Investors are directing more capital toward artificial intelligence, prompting fresh questions about the outlook for crypto. Industry veterans argue the two fields are converging rather than competing.
Payments evolution
When Greg Genega joined KPMG’s digital asset practice, blockchain was the rising star of technology that investors watched closely. Now, generative AI has absorbed much of that attention. Observers have begun asking whether crypto professionals are pivoting away from the field.
Genega, who has tracked digital assets through multiple cycles, pushes back on that framing. "It’s less of a pivot, more like a convergence," he told Sandmark.
Builders and investors are moving into AI at a rapid pace. Statistics from GitHub show that developers’ publishing of crypto-related code has declined by 75% even while the overall base of developers has grown. Much of that growth stems from increases in publishing of AI-related code.
Investment is following a similar pattern, with 80% of global venture funding flowing into AI in Q1 2026 according to Crunchbase. For those that are investing in crypto, 40 cents of every dollar is now being spent on AI-related projects. This backs up Genega’s observation on the convergence of the two technologies.
As token prices decline, the areas where the two technologies align may inform the evolution of the crypto industry. One immediate illustration of the touchpoints between AI and crypto is in payments.
AI agents – autonomous programmes capable of executing tasks and transactions independently – have posed new frameworks for businesses that have received extensive investment. By Q1 2026, 66% of technology functions and 55% of operations' functions were already deploying agentic AI, according to KPMG's first Global AI Pulse survey. Organizations are planning to invest an average of $186mn in AI over the next 12 months.
Agentic development has created crystallized ongoing challenges in traditional payments. Card networks carry fixed per-transaction fees that make sub-dollar payments impractical. Settlement also observes banking hours and is subject to the costs of crossing borders, none of which serves machine-to-machine commerce effectively.
Crossmint, a company building payment tools for AI agents, argues that stablecoins address each of these problems in ways existing rails fundamentally cannot. Stablecoins are cryptocurrencies designed to maintain stable value, typically pegged to the US dollar. "Paying an inference provider three cents or settling per-API-call needs a different cost structure," Alfonso Gómez-Jordana, co-founder of Crossmint, said. Stablecoins can move money at fractions of a cent, allowing for the micropayments necessary for agentic commerce.
He explained that the programmability of stablecoins is also important, allowing for specific rules to be set to limit and direct agents’ spending. "AI agents are going to be a defining part of this next era. As more economic activity gets initiated by agents rather than humans, the infrastructure has to serve them directly," he continued.
Verification layers
A limitation of AI development, however, is the risk of hallucination – where large language models generate plausible but incorrect information. While Genega noted that many of his clients are investing in AI development, the technology still needs a "human in the loop."
"Onchain provenance is one substrate that an LLM genuinely cannot hallucinate," he continued. Onchain refers to data recorded directly and immutably on a blockchain, making it deterministic and verifiable.
The verifiable nature of blockchain data also helps in the verification of deepfakes. As AI-generated content becomes indistinguishable from human-produced content, proving that a real person is on the other end of an interaction is becoming an equally urgent problem. "Cryptographic identity might become the only durable way to prove a human is on the other end of an interaction," Genega says.

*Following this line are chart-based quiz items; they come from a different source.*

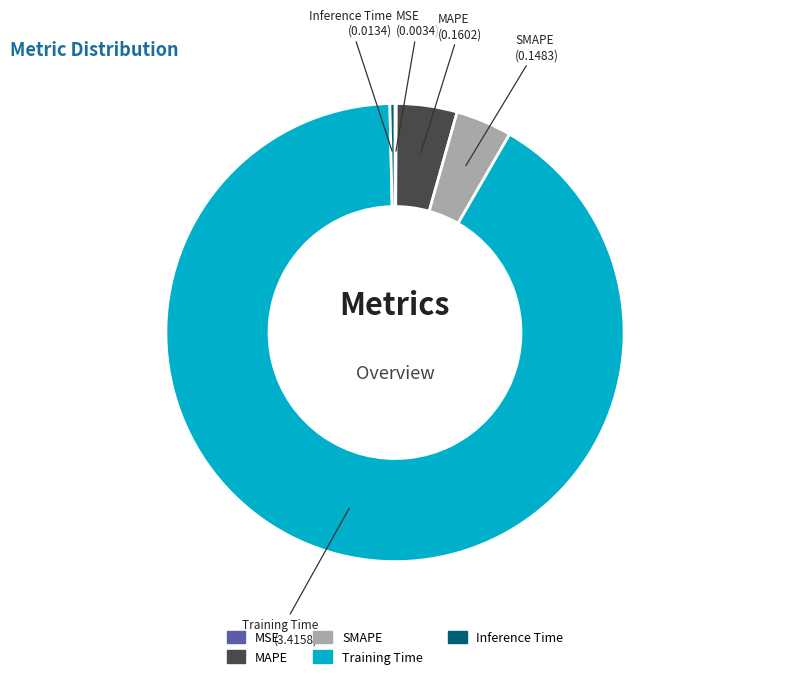

Is the sum of Inference Time and Training Time greater than half?

Yes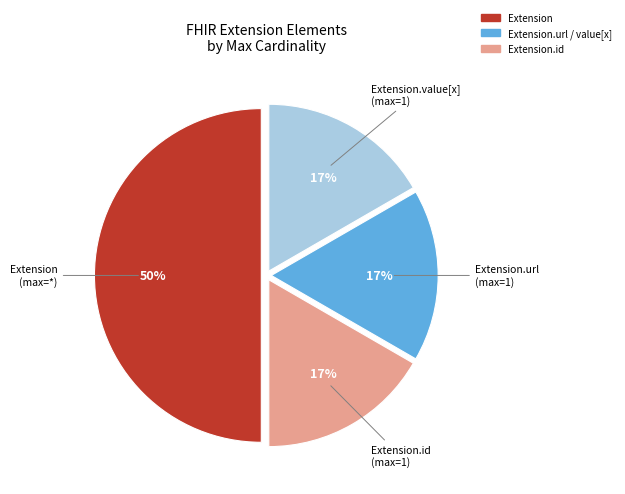

To the nearest percent, what is the average slice percentage?

25%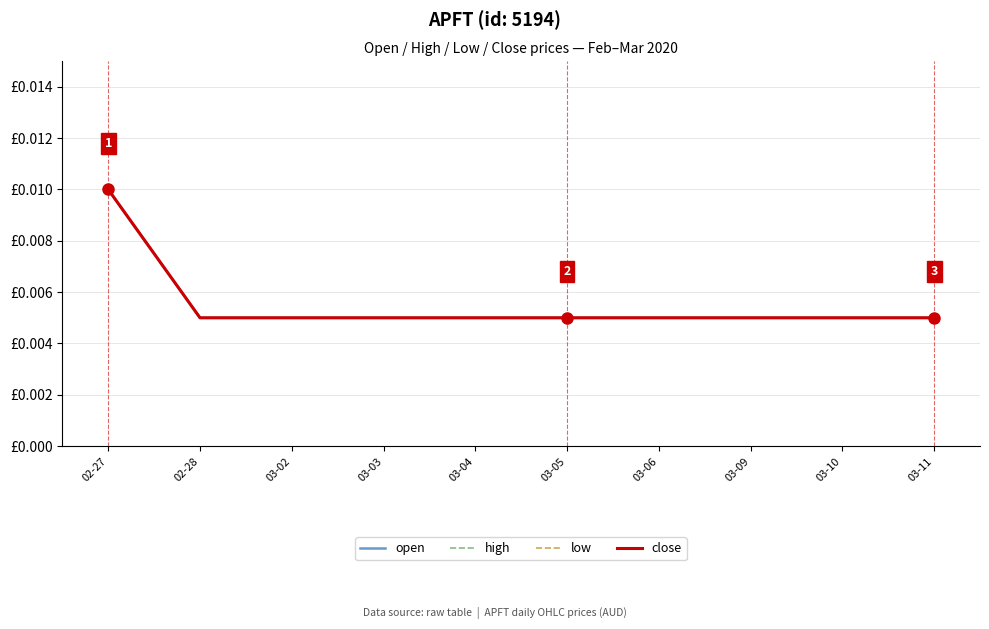

True or false: low and open cross at least once.

False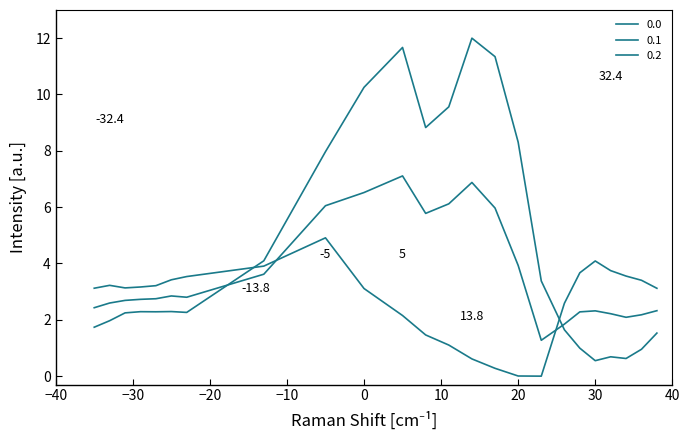

Which series ends up on top after the final intersection of 0.0 and 0.2?

0.2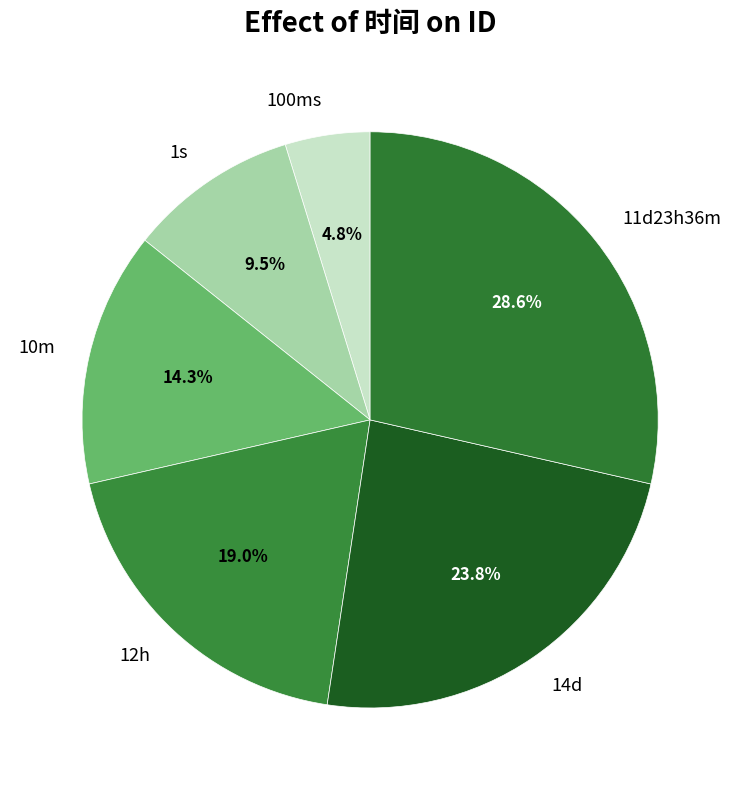

Do 10m and 1s together represent more than half of the pie?

No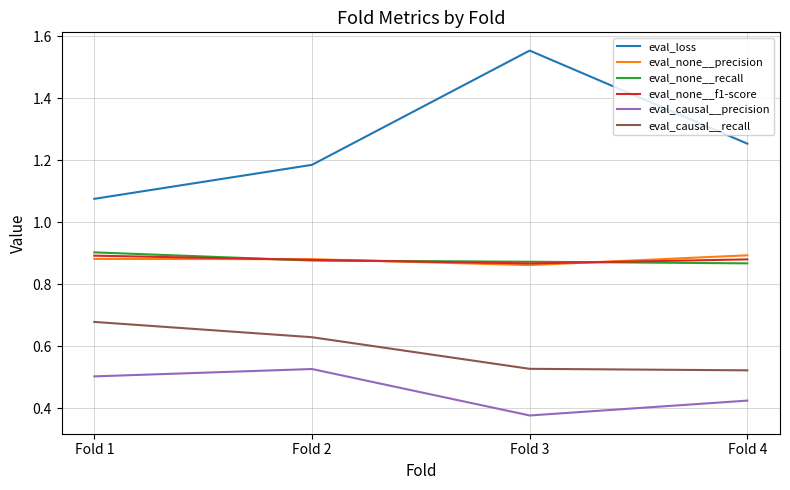

True or false: eval_causal__precision and eval_none__recall cross at least once.

False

He explained that the verification process can work both ways. While AI can hallucinate when building from scratch, it can be very effective when checking things like the coding of smart contracts. The same tools can also be used to check for vulnerabilities and alert for hacks in real-time.
Two halves
"They answer different halves of the same question," said Genega. "Whereas AI scales more of the creation of economic activity and crypto could scale its verification."
The development of AI could bring crypto more into the fold of mainstream finance. Once AI agents become routine economic actors transacting on blockchain rails, digital asset rails become the programmable layer that naturally intersects with that AI agentic world. The more economic activity AI creates, the more it needs the kind of trust infrastructure that crypto was built to provide.
"I don't think either technology, GenAI and blockchain, can live up to their full potential without the other one in existence," Genega concluded.